Вячеслав Курицын пишет о писателях, моих ровесниках, которые поняли, что «войти в культуру не значит получать за это деньги»[99]. Не материальный успех был их целью. Другие импульсы заставили их не сдаваться и почувствовать ту жизнь, которую не ощутили ослепленные успехом шестидесятники: «они успели увидеть, что по ту сторону дверей есть то, чего нету по эту. И они пошли туда: слепая машинопись и наказуемый ксерокс, слайды и журналы, сочившиеся сквозь щели в железном занавесе, явили им реальность, отличную от реальности наших журналов и книг. Им стало ясно, что здесь ловить нечего»[100]. Стало ясно, что шестидесятничество проиграло, что светлые идеалы растоптаны, что идеологическая махина не дрогнула, что время идет своим чередом и шестидесятники идут, увы, со своим временем. А следующее поколение не хотело идти вместе со временем. Они ушли в подполье. «Они росли не по жизни, а по книгам это их спасало»[101]. Ведь именно «в книгах была человечность»[102].

Такой же путь избрал для себя и Венедикт Ерофеев.

Евгений Шталь, глубокий и скрупулезный исследователь жизни писателя, обращает внимание на эту особенность его возмужания в творчестве: «Он читал запрещенные в стране произведения, самиздат, искал тех авторов, которых в вузах не изучали. Духовную свободу он ценил выше, чем получение официального образования»[103].

Ту жизнь, которую в 1970-е годы вела компания Венедикта Ерофеева из Владимира, красочно описала вхожая в нее киноактриса Наталья Четверикова. Затронула она и круг чтения Венедикта Ерофеева и его близких друзей: «В те годы мы с жадностью поглощали всё, что контрабандой приходило с Запада. Обладая сокровищами книгами отца Александра Меня, русских религиозных философов и зная, что за эту антисоветскую литературу грозит срок, мы тем не менее рисковали читать ее даже в общественном транспорте, то и дело оборачиваясь,  не стоит ли сзади чекист? Наша в какой-то мере подпольная жизнь в компании владимирских была наэлектризованной мыслью. Несмотря на закрытость, некую кастовость, сюда, как к магниту, притягивались незаурядности, бродяги и артисты. Друзья Ерофеева были богемой особого свойства нетипичные православные, интеллектуалы высокой духовности и беспощадной иронии одновременно. Но самый ироничный, Веня, тяготел к универсальному христианству, не был крещен и стоял на религиозном перепутье»[104].

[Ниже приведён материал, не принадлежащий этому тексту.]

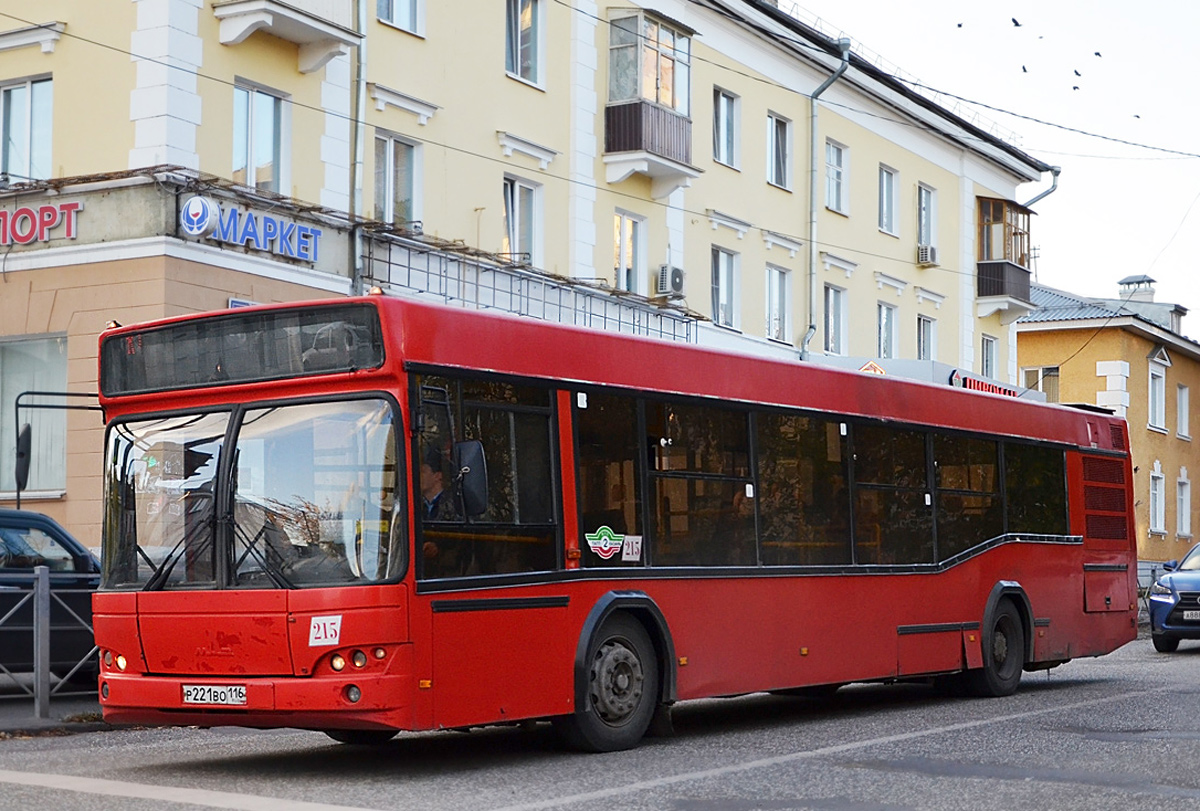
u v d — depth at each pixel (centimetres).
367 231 2216
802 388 1337
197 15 1967
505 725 1309
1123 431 1905
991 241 4206
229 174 2017
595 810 827
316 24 2069
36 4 2022
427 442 964
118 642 998
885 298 3744
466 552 984
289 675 935
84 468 1941
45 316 1975
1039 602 1669
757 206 3256
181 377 1015
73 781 938
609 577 1101
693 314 2967
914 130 3878
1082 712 1391
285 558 949
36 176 2022
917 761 1038
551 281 2625
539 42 2662
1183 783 931
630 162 2798
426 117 2369
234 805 833
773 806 843
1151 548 4991
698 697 1176
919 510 1480
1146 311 5581
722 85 3139
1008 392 2252
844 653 1347
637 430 1146
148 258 1903
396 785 927
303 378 969
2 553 1430
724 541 1220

Венедикт Ерофеев, попав в Москву, вскоре оказался среди действительно образованных и талантливых людей. Они не читали что ни попадя, а только то, что было им по душе и соответствовало их интересам. С этими людьми, как своими сверстниками, так и намного его старше, читатель познакомится на страницах этой книги. Венедикту Ерофееву повезло. Он оказался, как говорил поэт Давид Самойлов[105], «в кругу себя». С 1970-х годов, после написания поэмы «Москва Петушки», его окружение составляло несколько десятков человек.